Answer these from the passage on the Greek debt crisis:
1. What four options does the Greek government have?
2. What holds most of Greece's debt?
3. What kind of crisis is the world dealing with instead of a liquidity crisis?

::: PROVIDED TEXT :::

In addition to excessive fiscal deficits by some of its weaker members, the EU has some special problems for which there are no good options. The Greek government can either undertake severe fiscal austerity measures, default, be bailed out by the EU, or leave the organization entirely. Each of these has dire unwanted consequences. The result of enough fiscal austerity to relieve debt pressures is a severe recession or, more likely, a depression. An independent nation that is not a member of a multi-national group generally offsets these measures with an easy monetary policy and currency devaluation, something that Greece cannot do as an EU member, since they do not run an independent monetary policy and share a common currency. Default would cause havoc in the EU banking system that holds most of Greece’s debt. An EU bailout, which now seems the likely outcome, would only push off the crisis since other weak members would soon demand a similar deal. While the Greek economy is relatively small, and the Portuguese economy slightly smaller, bailing out an economy the size of Spain’s would be an enormous, if not impossible undertaking. And leaving the EU would probably bring down the organization.
Furthermore Greece’s debt burden is only slightly more onerous than those of a number of other countries including the aforementioned Portugal and Spain as well as Italy, Ireland, Iceland and Great Britain. Globally assets soared in price during the boom, supported by vast increases in debt. Now the assets are severely diminished while the debts remain, and there is insufficient income to pay them off and difficulty even rolling them over. Thus, the world is dealing with an insolvency crisis rather than a more manageable liquidity crisis.

::: DATA SHOWN :::

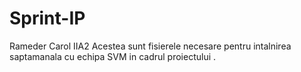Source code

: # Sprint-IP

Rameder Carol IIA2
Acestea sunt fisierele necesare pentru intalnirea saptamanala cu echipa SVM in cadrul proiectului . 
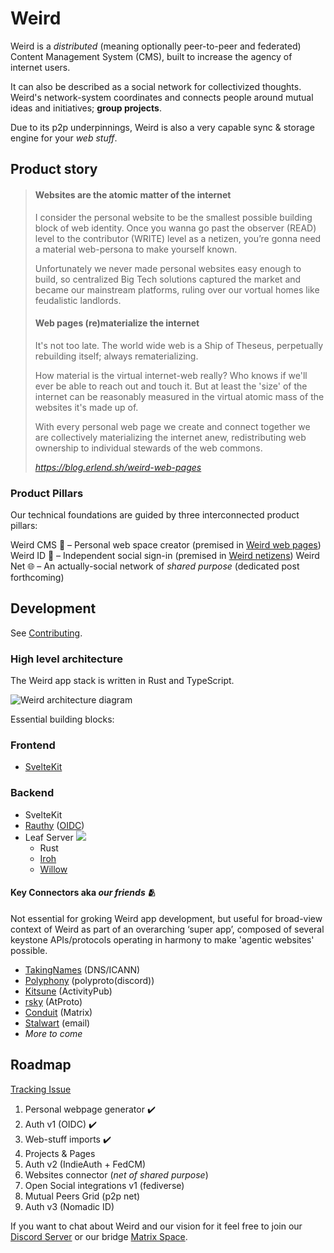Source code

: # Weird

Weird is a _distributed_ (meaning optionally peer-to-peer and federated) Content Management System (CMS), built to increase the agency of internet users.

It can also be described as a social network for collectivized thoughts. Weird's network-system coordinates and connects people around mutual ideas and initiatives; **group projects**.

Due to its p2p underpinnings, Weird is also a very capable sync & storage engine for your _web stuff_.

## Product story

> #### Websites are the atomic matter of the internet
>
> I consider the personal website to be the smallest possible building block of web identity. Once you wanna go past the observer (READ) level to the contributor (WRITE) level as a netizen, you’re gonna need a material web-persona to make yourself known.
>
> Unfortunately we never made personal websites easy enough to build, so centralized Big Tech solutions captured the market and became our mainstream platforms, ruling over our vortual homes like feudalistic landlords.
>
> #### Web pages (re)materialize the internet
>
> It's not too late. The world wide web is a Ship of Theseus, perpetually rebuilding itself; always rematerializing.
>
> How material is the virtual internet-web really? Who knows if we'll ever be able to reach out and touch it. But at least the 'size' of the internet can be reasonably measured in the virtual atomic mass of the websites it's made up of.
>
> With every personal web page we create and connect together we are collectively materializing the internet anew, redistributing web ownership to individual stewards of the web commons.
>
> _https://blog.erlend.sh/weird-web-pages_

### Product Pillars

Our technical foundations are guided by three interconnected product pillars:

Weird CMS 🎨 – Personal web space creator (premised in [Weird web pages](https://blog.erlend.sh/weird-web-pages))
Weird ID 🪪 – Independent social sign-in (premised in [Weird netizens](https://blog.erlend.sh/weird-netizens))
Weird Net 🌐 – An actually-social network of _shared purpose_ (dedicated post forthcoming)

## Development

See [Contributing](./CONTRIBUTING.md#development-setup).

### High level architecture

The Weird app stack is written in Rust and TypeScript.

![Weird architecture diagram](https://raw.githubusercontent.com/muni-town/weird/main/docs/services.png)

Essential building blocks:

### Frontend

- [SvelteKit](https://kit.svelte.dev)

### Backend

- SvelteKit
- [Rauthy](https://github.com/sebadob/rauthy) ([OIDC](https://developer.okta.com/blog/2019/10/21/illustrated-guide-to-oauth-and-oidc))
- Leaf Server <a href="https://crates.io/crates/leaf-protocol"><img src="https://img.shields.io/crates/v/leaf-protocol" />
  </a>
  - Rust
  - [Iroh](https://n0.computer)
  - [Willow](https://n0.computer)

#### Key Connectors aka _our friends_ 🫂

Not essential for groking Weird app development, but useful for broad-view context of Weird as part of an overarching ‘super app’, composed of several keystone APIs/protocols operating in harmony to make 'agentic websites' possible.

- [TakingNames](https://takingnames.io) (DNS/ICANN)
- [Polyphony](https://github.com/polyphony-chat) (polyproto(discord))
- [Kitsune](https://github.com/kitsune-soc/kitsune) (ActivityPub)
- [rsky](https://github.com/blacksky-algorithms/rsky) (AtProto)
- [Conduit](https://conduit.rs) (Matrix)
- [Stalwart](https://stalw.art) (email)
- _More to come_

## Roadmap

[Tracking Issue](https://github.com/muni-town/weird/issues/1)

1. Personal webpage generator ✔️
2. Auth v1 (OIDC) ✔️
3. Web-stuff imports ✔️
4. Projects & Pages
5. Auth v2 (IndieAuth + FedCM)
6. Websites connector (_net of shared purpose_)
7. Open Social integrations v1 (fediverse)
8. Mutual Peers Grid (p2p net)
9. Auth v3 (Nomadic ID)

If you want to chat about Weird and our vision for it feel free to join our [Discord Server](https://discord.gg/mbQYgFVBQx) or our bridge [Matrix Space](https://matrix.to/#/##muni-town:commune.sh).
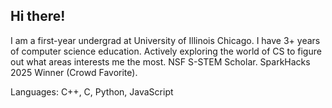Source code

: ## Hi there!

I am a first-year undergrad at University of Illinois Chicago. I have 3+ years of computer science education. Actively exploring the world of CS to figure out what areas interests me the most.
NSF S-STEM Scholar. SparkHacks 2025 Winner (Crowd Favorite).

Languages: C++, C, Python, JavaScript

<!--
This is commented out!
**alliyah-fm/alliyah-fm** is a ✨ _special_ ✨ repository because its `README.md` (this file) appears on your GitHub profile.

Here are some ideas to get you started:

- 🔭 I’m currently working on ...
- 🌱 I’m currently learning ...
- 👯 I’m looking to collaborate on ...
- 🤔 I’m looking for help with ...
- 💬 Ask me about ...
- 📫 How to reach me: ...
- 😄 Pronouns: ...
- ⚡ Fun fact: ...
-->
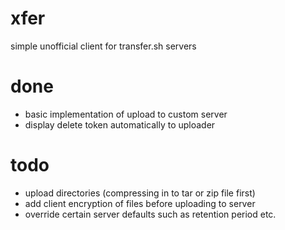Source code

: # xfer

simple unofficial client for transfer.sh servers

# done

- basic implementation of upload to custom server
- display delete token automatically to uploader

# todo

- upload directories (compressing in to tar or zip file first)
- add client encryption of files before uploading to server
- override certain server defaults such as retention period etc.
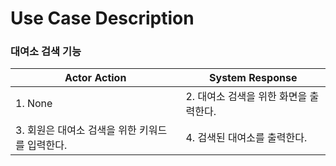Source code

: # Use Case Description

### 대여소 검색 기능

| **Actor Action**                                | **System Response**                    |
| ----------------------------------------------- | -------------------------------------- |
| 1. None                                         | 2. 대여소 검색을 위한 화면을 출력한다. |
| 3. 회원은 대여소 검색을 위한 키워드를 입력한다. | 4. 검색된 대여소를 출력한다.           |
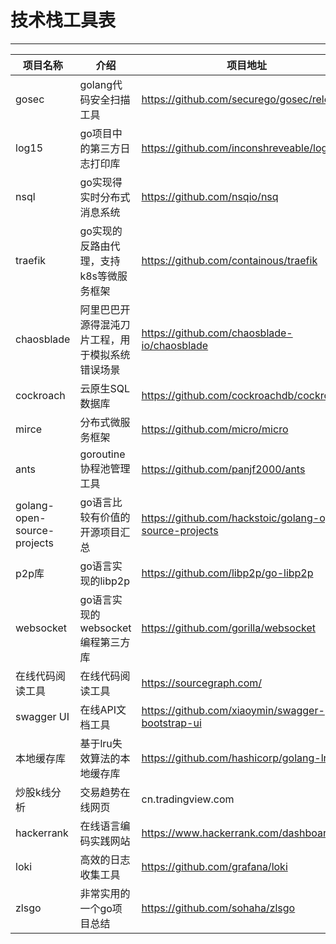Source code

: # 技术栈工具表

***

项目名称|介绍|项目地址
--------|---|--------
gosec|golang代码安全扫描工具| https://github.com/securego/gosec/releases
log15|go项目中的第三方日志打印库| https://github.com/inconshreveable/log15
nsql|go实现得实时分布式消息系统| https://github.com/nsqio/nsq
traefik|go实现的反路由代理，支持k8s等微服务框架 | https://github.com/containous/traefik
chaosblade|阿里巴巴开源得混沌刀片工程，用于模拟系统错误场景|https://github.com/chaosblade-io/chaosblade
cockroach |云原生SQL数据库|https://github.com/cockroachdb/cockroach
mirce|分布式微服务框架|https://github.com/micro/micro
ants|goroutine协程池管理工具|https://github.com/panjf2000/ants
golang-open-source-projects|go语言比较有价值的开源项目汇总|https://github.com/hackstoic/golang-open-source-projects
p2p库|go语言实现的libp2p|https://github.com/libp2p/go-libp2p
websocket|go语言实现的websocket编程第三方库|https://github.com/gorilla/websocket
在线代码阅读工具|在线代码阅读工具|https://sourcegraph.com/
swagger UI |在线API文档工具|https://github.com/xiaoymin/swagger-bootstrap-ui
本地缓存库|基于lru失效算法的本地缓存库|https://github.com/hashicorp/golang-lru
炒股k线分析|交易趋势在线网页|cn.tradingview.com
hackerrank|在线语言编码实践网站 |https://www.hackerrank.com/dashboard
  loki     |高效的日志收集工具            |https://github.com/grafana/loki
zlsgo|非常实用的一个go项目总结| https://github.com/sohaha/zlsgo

:::
::: DATA SHOWN :::

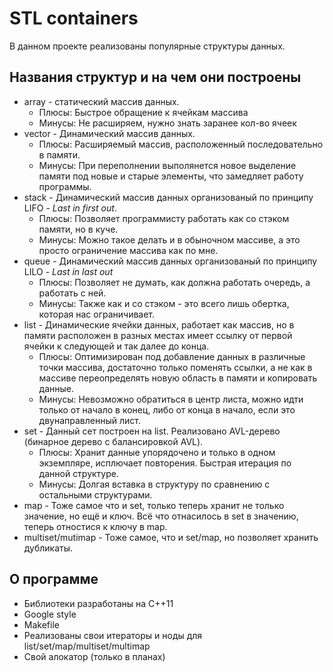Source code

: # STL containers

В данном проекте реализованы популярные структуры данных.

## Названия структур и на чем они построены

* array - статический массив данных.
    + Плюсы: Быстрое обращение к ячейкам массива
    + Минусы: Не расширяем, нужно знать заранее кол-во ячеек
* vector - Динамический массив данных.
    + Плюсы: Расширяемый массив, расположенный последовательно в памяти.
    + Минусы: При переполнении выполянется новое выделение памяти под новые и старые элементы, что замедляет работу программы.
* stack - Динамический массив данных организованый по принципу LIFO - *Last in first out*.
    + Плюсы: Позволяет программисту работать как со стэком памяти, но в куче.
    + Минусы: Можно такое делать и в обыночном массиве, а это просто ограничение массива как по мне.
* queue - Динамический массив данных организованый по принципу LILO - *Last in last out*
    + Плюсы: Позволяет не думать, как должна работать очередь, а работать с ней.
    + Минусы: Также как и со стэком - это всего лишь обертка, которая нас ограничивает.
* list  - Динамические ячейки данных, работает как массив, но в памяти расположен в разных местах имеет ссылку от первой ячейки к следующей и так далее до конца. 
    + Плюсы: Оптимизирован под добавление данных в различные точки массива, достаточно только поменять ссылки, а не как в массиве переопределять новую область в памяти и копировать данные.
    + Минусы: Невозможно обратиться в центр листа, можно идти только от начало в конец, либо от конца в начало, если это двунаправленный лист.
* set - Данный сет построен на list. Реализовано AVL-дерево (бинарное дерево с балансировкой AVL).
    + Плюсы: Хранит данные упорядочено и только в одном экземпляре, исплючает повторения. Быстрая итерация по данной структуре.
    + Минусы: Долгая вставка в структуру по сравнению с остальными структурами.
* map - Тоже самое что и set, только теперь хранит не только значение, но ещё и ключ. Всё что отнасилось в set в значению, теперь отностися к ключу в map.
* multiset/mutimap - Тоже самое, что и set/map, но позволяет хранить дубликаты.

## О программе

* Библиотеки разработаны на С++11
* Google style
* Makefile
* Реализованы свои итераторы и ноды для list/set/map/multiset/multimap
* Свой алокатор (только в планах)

:::
::: DATA SHOWN :::

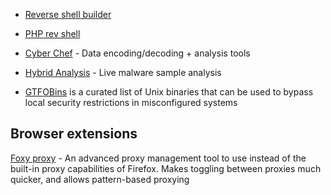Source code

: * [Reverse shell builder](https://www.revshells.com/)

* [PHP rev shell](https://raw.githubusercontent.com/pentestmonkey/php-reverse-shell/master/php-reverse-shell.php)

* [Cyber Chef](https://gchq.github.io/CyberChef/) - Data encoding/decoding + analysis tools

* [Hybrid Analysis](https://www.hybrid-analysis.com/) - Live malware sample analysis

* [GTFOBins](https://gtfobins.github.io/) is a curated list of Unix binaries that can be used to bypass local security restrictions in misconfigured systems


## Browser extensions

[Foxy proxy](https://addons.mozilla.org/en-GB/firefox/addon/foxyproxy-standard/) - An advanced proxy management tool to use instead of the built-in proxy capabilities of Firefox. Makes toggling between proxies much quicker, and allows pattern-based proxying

:::

> _TASK ANSWER_:
1. Severe fiscal austerity measures, default, an EU bailout, or leaving the organization entirely.
2. The EU banking system.
3. An insolvency crisis.